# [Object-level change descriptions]
—————

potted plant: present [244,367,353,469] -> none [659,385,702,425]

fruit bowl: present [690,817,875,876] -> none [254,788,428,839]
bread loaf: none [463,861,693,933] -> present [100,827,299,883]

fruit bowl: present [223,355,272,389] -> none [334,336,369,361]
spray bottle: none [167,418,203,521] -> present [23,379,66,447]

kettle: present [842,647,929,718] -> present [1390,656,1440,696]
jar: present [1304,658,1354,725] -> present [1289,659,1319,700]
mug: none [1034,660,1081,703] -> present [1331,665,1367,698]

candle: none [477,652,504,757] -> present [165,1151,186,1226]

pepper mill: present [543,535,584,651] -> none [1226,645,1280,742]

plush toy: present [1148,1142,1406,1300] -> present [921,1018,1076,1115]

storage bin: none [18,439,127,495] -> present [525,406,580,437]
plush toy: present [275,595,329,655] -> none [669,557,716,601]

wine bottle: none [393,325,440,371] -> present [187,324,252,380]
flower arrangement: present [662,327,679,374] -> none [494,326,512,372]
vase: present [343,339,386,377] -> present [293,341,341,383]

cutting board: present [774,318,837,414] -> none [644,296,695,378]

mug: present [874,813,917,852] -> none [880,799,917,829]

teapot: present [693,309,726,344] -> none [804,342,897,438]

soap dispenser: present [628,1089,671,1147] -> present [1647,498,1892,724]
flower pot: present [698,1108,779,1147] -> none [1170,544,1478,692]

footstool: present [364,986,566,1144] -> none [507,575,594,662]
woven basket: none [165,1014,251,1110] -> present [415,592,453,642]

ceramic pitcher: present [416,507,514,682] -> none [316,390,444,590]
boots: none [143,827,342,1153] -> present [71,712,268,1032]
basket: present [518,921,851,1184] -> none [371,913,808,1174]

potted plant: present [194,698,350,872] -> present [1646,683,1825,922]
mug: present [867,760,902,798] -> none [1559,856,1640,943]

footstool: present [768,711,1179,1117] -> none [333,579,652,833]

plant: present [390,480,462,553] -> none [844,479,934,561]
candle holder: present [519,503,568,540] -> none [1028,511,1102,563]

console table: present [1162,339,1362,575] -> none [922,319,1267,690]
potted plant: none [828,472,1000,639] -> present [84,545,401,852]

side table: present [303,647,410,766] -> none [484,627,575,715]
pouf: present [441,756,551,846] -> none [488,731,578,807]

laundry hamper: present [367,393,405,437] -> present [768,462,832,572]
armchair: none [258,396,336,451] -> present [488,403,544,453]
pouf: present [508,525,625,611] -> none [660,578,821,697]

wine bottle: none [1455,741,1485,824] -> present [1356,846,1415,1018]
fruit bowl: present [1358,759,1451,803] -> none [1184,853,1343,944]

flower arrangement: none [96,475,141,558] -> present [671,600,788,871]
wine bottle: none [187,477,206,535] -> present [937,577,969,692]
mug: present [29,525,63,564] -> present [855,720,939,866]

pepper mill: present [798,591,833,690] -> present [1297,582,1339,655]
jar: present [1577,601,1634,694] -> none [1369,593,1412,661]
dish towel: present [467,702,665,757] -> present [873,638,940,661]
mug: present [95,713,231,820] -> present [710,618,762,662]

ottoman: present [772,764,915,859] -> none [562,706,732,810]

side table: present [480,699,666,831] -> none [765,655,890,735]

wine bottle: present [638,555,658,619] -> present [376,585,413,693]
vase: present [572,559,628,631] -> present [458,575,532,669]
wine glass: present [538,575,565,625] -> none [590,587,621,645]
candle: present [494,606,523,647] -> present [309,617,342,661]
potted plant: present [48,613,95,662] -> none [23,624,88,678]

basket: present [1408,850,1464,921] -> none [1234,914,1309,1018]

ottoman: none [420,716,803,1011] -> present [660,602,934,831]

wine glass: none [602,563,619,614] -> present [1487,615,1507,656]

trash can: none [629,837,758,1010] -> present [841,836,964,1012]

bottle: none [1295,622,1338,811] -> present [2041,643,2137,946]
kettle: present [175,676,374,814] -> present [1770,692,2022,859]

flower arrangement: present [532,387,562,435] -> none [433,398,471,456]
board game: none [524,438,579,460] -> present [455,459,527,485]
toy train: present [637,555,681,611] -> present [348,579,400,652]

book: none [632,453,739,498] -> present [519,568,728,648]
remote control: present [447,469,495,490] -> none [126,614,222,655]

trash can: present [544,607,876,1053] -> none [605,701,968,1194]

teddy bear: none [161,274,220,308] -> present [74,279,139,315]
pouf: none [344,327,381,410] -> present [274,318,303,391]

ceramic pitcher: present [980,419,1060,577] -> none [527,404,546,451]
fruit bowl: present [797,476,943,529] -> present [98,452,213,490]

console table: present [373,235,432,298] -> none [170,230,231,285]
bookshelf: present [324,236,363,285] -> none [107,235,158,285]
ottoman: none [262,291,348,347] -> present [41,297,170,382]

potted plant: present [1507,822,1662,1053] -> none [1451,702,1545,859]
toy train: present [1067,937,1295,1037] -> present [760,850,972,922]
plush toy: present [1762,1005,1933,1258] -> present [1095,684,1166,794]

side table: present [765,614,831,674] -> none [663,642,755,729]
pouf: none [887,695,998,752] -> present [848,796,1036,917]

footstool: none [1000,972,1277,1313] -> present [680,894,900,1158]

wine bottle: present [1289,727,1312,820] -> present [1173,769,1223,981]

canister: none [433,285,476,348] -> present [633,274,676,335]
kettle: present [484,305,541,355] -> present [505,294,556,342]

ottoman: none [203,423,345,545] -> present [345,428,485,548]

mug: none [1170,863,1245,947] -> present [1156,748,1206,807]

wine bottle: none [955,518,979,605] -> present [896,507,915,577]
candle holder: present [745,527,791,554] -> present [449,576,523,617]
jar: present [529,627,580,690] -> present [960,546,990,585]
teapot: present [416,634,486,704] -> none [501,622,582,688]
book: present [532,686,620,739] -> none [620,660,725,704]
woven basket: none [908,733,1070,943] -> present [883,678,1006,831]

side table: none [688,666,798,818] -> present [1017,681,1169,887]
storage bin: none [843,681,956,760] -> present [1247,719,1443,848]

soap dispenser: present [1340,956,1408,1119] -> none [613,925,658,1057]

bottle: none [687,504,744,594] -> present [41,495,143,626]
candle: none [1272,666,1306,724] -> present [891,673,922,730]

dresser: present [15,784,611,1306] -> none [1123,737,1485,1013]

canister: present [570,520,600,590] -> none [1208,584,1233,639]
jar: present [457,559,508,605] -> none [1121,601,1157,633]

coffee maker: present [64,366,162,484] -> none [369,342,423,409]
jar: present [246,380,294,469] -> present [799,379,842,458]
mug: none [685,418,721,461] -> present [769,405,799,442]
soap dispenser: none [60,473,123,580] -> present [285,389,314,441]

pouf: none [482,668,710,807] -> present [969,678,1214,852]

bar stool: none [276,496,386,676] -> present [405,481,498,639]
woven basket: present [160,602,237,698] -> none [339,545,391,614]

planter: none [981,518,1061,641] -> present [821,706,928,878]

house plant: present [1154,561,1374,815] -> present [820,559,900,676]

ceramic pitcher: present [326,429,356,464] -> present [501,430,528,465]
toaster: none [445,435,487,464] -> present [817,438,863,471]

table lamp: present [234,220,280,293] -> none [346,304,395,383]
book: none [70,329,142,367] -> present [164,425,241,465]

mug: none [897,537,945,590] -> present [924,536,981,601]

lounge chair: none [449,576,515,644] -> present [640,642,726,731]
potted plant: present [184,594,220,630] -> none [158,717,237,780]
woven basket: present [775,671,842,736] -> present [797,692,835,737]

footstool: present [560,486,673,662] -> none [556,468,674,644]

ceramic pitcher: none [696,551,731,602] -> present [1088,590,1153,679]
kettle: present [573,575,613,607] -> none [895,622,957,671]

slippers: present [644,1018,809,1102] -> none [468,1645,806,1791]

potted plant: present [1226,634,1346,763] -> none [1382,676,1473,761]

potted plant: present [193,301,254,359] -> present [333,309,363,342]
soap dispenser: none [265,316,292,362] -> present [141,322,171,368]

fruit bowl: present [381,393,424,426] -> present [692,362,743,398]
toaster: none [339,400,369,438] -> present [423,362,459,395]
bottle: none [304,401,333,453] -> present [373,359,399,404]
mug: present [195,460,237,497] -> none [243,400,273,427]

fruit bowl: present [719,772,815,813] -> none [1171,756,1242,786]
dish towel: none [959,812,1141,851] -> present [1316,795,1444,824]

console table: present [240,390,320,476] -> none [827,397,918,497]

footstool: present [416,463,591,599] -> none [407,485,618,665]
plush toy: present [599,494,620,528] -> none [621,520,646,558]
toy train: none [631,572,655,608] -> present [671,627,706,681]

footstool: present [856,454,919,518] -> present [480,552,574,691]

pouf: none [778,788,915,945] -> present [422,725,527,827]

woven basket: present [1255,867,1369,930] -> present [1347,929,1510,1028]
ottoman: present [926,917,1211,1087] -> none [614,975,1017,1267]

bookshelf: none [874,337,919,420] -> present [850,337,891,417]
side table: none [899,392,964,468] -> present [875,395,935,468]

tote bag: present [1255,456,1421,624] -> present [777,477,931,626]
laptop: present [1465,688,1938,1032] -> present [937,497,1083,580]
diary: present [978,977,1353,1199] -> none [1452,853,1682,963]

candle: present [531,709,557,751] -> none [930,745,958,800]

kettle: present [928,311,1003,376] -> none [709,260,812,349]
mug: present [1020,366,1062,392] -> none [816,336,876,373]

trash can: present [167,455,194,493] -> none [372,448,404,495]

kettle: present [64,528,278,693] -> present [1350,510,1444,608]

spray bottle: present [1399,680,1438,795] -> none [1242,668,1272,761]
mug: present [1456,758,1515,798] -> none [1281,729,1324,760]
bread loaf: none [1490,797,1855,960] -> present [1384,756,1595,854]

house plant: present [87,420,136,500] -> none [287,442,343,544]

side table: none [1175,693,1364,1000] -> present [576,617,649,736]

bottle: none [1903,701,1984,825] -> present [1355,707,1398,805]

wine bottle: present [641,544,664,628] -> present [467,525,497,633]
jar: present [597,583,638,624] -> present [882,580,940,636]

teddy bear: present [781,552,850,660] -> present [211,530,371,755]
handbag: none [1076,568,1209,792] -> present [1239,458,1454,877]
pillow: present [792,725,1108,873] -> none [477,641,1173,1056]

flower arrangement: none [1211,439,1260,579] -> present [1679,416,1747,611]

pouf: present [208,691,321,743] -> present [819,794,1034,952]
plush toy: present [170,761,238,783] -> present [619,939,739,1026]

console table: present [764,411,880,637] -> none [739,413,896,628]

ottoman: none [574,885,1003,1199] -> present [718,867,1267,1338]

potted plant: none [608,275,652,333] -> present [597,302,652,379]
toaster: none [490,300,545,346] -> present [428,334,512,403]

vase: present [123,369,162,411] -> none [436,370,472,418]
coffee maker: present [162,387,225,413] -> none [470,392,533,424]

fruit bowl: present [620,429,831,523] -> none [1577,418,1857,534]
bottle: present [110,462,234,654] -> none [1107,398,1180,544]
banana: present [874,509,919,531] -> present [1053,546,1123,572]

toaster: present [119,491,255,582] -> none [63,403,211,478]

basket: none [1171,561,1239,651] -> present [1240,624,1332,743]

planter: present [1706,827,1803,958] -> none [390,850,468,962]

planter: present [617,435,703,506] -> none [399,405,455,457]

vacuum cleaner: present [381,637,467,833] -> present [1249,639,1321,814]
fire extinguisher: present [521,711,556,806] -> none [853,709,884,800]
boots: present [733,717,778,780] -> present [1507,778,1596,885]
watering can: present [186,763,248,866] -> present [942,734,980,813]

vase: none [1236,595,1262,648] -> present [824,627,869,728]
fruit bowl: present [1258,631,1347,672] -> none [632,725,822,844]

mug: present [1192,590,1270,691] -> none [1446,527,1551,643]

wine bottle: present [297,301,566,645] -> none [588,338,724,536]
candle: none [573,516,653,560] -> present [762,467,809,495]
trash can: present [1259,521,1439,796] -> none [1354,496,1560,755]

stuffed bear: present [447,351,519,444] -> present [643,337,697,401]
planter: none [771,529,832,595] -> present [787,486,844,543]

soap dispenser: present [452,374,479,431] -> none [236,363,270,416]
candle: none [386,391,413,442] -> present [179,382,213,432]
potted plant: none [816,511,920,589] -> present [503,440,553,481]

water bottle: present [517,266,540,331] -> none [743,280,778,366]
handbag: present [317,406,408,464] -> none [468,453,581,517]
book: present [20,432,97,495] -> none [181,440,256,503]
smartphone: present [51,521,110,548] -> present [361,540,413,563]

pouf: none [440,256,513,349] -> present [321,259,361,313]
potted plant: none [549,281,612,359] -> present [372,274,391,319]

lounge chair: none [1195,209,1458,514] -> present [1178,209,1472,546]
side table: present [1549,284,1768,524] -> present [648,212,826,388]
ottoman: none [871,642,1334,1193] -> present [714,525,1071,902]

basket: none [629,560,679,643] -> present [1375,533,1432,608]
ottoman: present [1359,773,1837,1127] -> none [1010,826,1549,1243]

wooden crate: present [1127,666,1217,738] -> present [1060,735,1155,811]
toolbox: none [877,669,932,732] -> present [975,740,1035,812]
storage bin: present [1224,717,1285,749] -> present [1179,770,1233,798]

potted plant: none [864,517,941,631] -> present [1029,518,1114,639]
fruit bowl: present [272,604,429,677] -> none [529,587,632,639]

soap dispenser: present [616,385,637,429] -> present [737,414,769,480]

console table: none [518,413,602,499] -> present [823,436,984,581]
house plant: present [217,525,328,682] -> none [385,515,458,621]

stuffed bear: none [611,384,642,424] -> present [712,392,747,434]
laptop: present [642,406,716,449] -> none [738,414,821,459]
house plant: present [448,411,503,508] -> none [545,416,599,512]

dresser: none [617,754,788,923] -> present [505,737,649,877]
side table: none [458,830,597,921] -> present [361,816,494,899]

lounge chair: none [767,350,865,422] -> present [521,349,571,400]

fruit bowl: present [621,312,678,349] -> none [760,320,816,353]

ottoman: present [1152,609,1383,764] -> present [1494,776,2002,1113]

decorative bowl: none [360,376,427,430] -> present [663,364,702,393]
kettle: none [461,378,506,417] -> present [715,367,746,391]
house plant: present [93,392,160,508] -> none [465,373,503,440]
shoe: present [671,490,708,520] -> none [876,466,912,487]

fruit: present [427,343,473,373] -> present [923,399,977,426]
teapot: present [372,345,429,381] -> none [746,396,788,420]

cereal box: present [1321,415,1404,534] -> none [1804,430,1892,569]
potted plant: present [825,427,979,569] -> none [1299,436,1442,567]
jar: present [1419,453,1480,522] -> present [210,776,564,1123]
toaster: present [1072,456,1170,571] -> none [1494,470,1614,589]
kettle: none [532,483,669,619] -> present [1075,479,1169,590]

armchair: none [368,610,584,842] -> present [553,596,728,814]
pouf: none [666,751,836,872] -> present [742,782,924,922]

—————

# [ABOUT THIS TASK]
Which lines run from the one holding "pouf: none [344,327,381,410]" through the one holding "bookshelf: present [324,236,363,285]" in the records above? Repeat them exactly, both included, and nothing more.

# [ANSWER TO THE EXERCISE]
pouf: none [344,327,381,410] -> present [274,318,303,391]

ceramic pitcher: present [980,419,1060,577] -> none [527,404,546,451]
fruit bowl: present [797,476,943,529] -> present [98,452,213,490]

console table: present [373,235,432,298] -> none [170,230,231,285]
bookshelf: present [324,236,363,285] -> none [107,235,158,285]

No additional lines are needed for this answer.